#### RECORDS SUPPLIED:
* * * * * * *

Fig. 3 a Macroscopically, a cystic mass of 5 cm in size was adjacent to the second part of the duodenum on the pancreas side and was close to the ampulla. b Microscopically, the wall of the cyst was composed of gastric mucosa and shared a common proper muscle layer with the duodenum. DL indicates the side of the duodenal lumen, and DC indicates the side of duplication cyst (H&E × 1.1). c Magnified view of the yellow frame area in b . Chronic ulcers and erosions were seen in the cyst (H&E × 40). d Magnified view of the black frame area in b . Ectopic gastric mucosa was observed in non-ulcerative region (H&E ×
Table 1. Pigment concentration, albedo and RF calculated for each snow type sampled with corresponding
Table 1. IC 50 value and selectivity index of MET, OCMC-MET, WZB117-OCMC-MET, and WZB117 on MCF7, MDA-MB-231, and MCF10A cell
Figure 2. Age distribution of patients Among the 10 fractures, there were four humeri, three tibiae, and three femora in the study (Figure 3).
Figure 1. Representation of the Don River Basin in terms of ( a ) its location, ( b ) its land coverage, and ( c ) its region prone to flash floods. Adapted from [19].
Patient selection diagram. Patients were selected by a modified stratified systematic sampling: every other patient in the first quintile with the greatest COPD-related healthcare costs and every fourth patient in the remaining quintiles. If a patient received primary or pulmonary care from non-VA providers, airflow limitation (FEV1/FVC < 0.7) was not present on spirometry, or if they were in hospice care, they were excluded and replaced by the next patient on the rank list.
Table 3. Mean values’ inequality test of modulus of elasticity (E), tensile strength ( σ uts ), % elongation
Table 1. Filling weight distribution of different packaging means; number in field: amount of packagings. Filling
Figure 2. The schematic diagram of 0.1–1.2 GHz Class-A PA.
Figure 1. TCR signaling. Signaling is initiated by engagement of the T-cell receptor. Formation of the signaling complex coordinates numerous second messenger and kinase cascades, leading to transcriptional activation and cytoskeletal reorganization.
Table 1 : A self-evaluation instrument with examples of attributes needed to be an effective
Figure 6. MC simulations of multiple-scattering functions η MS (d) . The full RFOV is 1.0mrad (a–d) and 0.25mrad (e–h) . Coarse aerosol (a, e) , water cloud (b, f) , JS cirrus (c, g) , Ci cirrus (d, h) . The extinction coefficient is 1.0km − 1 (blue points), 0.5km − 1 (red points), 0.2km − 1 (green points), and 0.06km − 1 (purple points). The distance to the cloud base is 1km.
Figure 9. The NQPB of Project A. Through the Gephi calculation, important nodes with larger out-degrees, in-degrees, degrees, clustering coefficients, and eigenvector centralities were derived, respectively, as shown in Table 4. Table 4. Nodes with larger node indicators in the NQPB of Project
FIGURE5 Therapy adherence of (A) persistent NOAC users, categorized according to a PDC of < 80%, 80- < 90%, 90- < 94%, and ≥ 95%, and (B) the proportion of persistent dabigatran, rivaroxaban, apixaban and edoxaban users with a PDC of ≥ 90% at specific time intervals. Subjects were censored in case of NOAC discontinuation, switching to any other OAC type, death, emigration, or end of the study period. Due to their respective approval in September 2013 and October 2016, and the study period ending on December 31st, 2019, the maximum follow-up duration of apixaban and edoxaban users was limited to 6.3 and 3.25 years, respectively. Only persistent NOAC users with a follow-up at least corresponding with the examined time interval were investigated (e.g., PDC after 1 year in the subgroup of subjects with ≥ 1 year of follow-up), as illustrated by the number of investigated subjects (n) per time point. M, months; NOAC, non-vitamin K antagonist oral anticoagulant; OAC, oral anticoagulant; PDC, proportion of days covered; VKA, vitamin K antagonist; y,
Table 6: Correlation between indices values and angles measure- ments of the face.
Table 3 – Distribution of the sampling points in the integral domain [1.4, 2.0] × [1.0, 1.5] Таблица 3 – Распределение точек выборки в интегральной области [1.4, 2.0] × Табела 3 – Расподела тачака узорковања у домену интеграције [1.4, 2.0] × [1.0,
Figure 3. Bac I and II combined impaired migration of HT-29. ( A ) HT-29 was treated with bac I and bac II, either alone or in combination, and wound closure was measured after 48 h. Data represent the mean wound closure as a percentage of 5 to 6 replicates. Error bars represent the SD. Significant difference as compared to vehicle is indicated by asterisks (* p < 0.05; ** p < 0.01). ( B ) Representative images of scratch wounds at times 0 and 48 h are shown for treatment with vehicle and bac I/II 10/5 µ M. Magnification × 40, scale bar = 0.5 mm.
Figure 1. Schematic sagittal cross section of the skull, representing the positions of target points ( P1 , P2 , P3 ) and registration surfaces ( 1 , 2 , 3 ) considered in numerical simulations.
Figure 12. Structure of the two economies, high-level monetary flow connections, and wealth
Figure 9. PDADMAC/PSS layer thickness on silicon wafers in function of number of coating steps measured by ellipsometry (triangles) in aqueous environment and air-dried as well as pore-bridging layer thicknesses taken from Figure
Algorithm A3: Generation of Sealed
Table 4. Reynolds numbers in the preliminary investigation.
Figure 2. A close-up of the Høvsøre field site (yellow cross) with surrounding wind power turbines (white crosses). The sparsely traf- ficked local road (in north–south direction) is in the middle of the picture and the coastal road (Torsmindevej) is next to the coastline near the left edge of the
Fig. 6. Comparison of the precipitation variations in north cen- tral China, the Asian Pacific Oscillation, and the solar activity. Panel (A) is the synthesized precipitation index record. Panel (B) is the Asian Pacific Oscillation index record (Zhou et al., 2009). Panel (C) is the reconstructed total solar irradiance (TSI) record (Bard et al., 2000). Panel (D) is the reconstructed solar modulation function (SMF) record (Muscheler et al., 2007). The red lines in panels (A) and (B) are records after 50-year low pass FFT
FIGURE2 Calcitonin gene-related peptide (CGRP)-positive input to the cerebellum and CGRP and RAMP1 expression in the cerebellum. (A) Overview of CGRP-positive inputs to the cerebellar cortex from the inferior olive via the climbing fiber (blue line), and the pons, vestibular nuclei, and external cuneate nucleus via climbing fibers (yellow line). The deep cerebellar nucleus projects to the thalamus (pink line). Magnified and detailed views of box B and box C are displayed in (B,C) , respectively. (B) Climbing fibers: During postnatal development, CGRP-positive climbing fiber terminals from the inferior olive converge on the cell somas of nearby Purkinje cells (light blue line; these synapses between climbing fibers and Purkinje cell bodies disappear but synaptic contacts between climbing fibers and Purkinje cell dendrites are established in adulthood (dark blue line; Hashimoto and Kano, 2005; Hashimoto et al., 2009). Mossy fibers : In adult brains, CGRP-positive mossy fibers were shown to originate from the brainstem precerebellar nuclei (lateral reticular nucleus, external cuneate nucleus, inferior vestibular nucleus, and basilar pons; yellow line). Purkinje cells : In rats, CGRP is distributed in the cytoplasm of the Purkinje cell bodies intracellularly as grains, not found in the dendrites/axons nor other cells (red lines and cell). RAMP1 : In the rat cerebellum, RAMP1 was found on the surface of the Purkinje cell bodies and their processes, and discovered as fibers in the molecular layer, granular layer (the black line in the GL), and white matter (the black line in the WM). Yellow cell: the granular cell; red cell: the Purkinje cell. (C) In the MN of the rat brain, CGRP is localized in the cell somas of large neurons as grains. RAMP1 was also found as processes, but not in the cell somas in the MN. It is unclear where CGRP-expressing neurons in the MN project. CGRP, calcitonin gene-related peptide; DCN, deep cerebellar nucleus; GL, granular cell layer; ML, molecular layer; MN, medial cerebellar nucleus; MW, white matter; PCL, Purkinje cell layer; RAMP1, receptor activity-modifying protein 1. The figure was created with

* * * * * * *

#### WORK REQUEST:
Give again, unchanged, the lines running from the top of the material above through the line that has "Figure 1. Representation", and nothing more.

#### ANSWER TO THE PROBLEM:
Fig. 3 a Macroscopically, a cystic mass of 5 cm in size was adjacent to the second part of the duodenum on the pancreas side and was close to the ampulla. b Microscopically, the wall of the cyst was composed of gastric mucosa and shared a common proper muscle layer with the duodenum. DL indicates the side of the duodenal lumen, and DC indicates the side of duplication cyst (H&E × 1.1). c Magnified view of the yellow frame area in b . Chronic ulcers and erosions were seen in the cyst (H&E × 40). d Magnified view of the black frame area in b . Ectopic gastric mucosa was observed in non-ulcerative region (H&E ×
Table 1. Pigment concentration, albedo and RF calculated for each snow type sampled with corresponding
Table 1. IC 50 value and selectivity index of MET, OCMC-MET, WZB117-OCMC-MET, and WZB117 on MCF7, MDA-MB-231, and MCF10A cell
Figure 2. Age distribution of patients Among the 10 fractures, there were four humeri, three tibiae, and three femora in the study (Figure 3).
Figure 1. Representation of the Don River Basin in terms of ( a ) its location, ( b ) its land coverage, and ( c ) its region prone to flash floods. Adapted from [19].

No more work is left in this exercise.